“The older delay system was starting to show its inadequacies and required more and more maintenance, to the point where it had to be replaced,” noted Matt Snyder of Local 22 of IATSE, the International Alliance of Theatrical Stage Employees, Moving Picture Technicians, Artists and Allied Crafts of the Its Territories and Canada. Snyder and the rest of the Wolf Trap audio crew were given the responsibility of designing and installing the new system although they were faced with a number of major constraints.

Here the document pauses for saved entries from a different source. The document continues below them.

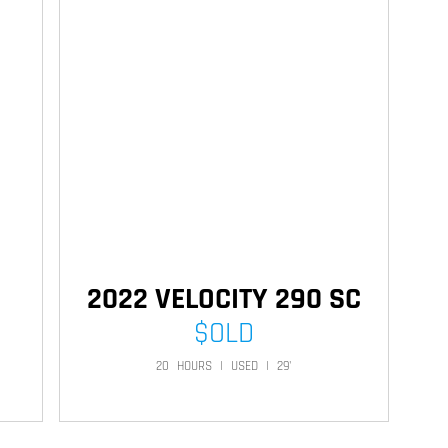
2022 VELOCITY 290 SC
$
OLD
20
HOURS
|
USED
|
29'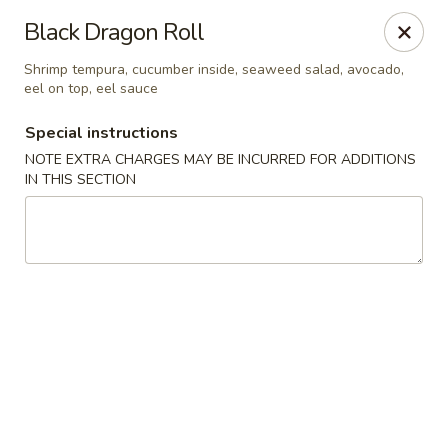
Taste of Asia - Alexandria
Black Dragon Roll
362 S Pickett St Alexandria, VA 22304
Shrimp tempura, cucumber inside, seaweed salad, avocado,
eel on top, eel sauce
Select Order Type
Select Time
Special instructions
NOTE EXTRA CHARGES MAY BE INCURRED FOR ADDITIONS
IN THIS SECTION
Taste of Asia - Alexandria
Opens Friday at 11:00AM
Closed
Store info
Call us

“First, the speakers had to fit within the existing space,” Snyder said. “Management would not allow the new speakers to intrude upon the design of the theater, meaning they could not be placed anywhere other than the alcoves for the previous speakers, which are extremely limited for a modern line array. Secondly, the lack of available power precluded the use of powered speakers and limited our amplification options. Also, we were looking to upgrade as economically as possible, which made the use of existing wiring desirable. Basically, the fewer the amplifier channels we needed to use, the better. In the end we were able to implement this system with just five circuits per bay.”
The coverage requirements of the Wolf Trap theater also presented a challenge. “We needed an array which could provide substantial vertical coverage–over 30 feet of elevation–yet also had a relatively short throw range; about 120 feet was needed for this installation,” Snyder noted. “The VT4886 line array elements proved to be ideal for this application. Their smaller size enabled us to put a large number of enclosures into each array, and we went with 9-element arrays in each of the six bays which cover the lawn area. The controlled axial shading of the VT4886 gave us the coverage pattern we needed.”
“The cardioid coverage pattern of the VT4883 subwoofer also worked to our advantage, as we had to minimize low-end spill from the delay subs into the main pavilion area,” Snyder continued. “The subwoofer's dispersion pattern enabled them to integrate well with the mains, even though they were physically separated rather than used as extensions of the main line arrays. “The lower weight of the VT4886 and VT4883 was also a big advantage, as we could easily hang all the speakers without making any major structural modifications.”
Snyder was able to go into the project with a high degree of confidence. “JBL was good enough to send out demo units for our evaluation before the install, and we also used JBL Line Array Calculator II speaker configuration and acoustic modeling software to help predict the response of the system. Once the speakers were installed, we did final tuning with the aid of SMAART and SIM measurement and analysis software. We were extremely satisfied with the results.”
“The Filene Center is a unique space and one of the best-designed venues in the country,” Snyder concluded. “The JBL VERTEC line arrays turned out to be just what we needed for this project, and the improvement in sound quality is just what we'd hoped for.”